Sono, in questo momento, tra i Paesi europei di cui più si è detto, circa la loro posizione rispetto al conflitto NATO-Russia in Ucraina, per i legami che esprimono con la Russia e per le critiche a vario titolo sollevate nei confronti dell’Unione Europea in relazione alla crisi. Una posizione, tuttavia, non simmetrica tra i due Paesi: la Serbia, infatti, non è membro dell’Unione Europea, è Paese candidato all’adesione sin dal 1 marzo 2012 e, allo stato, su un complesso di 35 capitoli di negoziato, registra un totale di 22 capitoli aperti, di cui solo 2 chiusi provvisoriamente; pur non facendo propriamente parte dello spazio economico legato alla Russia, ha stipulato un accordo di libero scambio con l’Unione Economica Eurasiatica, i cui Stati membri sono Russia, Bielorussia, Armenia, Kazakistan e Kirghizistan, entrato in vigore il 10 luglio scorso e con il quale si prevede, a regime, l’accesso a un mercato di oltre 180 milioni di persone con oltre il 90% delle merci senza dazi doganali.
Viceversa, l’Ungheria è Paese membro dell’Unione Europea e dell’Alleanza Atlantica; fa parte, sin dal 2007, dello spazio Schenghen, all’interno del quale è consentita la libera circolazione di oltre 400 milioni di cittadini UE, insieme con cittadini non UE che si trovano legalmente in territorio comunitario per turismo o motivi di studio e di lavoro, e fa parte della NATO sin dal 1999. Qui, in particolare, a proposito dei più recenti sviluppi legati al “fronte orientale”, non sono passate inosservate alcune recenti prese di posizione: anzitutto, il decreto del governo dello scorso marzo, con cui viene consentito alla forza di reazione rapida della NATO di stazionare in Ungheria e di utilizzarne lo spazio aereo per il transito, con il vincolo, tuttavia, di doversi dirigere comunque verso un altro Paese NATO prima di giungere in Ucraina, in modo da non utilizzare il territorio ungherese come “piattaforma di guerra”; e l’ancora più recente dichiarazione del segretario di Stato, Zoltán Kovács, secondo la quale «il nostro Paese è allineato sulle sanzioni, ma è evidente che questo terreno danneggerà tutte le nazioni europee. Soprattutto sull’energia, i compromessi sono impossibili, ci serve il gas dei russi».
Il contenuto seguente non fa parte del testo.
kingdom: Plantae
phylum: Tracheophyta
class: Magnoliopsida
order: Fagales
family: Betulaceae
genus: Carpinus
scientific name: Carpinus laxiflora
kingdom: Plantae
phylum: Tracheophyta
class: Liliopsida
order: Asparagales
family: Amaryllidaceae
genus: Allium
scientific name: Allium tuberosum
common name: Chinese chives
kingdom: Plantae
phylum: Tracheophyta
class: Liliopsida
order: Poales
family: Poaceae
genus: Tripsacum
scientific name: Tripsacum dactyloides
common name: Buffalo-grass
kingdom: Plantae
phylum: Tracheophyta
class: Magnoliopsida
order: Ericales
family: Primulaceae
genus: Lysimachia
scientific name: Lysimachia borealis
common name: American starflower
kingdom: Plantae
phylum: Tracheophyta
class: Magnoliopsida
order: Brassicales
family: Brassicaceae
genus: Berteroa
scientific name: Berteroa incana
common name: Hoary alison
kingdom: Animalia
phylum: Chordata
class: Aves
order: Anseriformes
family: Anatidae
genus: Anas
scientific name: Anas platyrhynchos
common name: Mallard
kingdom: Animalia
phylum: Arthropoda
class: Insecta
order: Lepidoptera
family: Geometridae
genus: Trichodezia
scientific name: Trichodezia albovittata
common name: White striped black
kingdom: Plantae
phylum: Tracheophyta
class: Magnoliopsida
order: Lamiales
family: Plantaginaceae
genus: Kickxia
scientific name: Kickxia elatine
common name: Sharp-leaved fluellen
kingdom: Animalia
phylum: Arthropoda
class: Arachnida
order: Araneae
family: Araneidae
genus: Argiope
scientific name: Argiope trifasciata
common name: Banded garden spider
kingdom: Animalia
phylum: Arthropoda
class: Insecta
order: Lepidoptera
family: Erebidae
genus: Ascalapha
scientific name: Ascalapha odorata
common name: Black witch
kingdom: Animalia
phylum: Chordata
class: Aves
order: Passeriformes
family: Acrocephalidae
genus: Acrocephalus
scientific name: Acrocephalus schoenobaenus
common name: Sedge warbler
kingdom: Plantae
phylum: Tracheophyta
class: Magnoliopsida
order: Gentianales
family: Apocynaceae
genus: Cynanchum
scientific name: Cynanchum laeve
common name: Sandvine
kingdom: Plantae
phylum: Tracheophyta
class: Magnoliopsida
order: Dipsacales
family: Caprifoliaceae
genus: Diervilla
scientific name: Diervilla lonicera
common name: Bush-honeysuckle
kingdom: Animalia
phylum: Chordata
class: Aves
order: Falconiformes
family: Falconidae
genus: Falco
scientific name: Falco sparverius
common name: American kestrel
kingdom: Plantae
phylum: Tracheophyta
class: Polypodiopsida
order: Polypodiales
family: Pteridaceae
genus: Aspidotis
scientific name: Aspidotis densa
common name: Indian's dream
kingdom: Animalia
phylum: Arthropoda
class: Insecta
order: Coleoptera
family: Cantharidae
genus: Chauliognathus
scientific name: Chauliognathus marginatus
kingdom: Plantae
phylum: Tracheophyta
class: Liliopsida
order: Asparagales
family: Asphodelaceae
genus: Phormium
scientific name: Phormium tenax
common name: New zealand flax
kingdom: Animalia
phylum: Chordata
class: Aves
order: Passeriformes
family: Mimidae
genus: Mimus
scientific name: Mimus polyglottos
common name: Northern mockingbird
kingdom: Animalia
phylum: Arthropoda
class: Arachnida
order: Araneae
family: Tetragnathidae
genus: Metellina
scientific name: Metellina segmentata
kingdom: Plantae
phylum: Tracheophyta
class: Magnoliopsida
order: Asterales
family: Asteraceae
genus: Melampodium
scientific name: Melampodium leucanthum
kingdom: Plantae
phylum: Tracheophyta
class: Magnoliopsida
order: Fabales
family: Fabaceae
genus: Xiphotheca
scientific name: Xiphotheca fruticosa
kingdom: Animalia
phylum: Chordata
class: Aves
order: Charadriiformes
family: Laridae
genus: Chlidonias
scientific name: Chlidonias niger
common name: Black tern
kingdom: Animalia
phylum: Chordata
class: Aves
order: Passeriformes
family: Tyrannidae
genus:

Da una parte, dunque, un Paese UE e NATO, l’Ungheria, che tuttavia ha mantenuto rapporti con la Russia, che non di rado ha espresso posizioni critiche nei confronti delle politiche UE, e che non ha mancato, in base ai propri interessi nazionali, di porre in rilievo alcune contraddizioni rispetto all’attuale condotta comunitaria in relazione al conflitto in Ucraina, soprattutto, come si è visto, per quello che riguarda le sanzioni. Dall’altra parte, invece, la Serbia, Paese candidato ad una adesione alla UE che pare sempre più problematica e lontana e che ha più volte, convintamente, ribadito la propria intenzione di non entrare a fare parte della NATO, come confermato anche nel contesto della campagna per le elezioni parlamentari e presidenziali: secondo quanto riportato dalla TASS, nel contesto di una iniziativa elettorale a Kikinda, al confine con la Romania, il presidente serbo Aleksandar Vučić, ha ribadito che «il nostro dovere è perdonare e non dimenticare. Non dimenticare Bojana Tosić, 11 mesi, uccisa a Merdare, vicino a Kuršumlija; non dimenticare la piccola Milica Rakić, uccisa a Batajnica; e non dimenticare la piccola Sanja Milenković, uccisa a Varvarin. […] Diventeremo molto più forti di quanto non fossimo a quei tempi, quando gli irresponsabili […] ci bombardavano e conducevano una guerra di aggressione contro di noi e contro il nostro Paese», con riferimento, appunto, alla aggressione della NATO alla Jugoslavia della primavera del 1999, i 78 giorni di campagna di guerra.
Dunque, appunto, la campagna elettorale: si riaccendono i riflettori su questi due Paesi, perché entrambi impegnati, domenica scorsa, 3 aprile, in un’importante tornata. In Ungheria si tengono le elezioni parlamentari, per le quali i sondaggi della vigilia collocano Fidesz, il partito conservatore del premier Viktor Orbán, tra il 45% e il 50% dei consensi; la Coalizione democratica, di orientamento liberale, all’opposizione, tra il 15% e il 20%; i socialisti del MSZP, intorno al 5%. Lo stesso 3 aprile si svolgono, in Serbia, entrambe le competizioni, parlamentari e presidenziali, per le quali i sondaggi prevedono la vittoria della coalizione intorno al presidente uscente, Aleksandar Vučić, costituita da SNS (Partito del progresso) e SPAS (Alleanza patriottica), di ispirazione nazional-conservatrice, intorno al 50% dei consensi; mentre la coalizione di opposizione, di orientamento liberale, sarebbe intorno al 15%, e il Partito Socialista (SPS) di Ivica Dačić, intorno al 10%.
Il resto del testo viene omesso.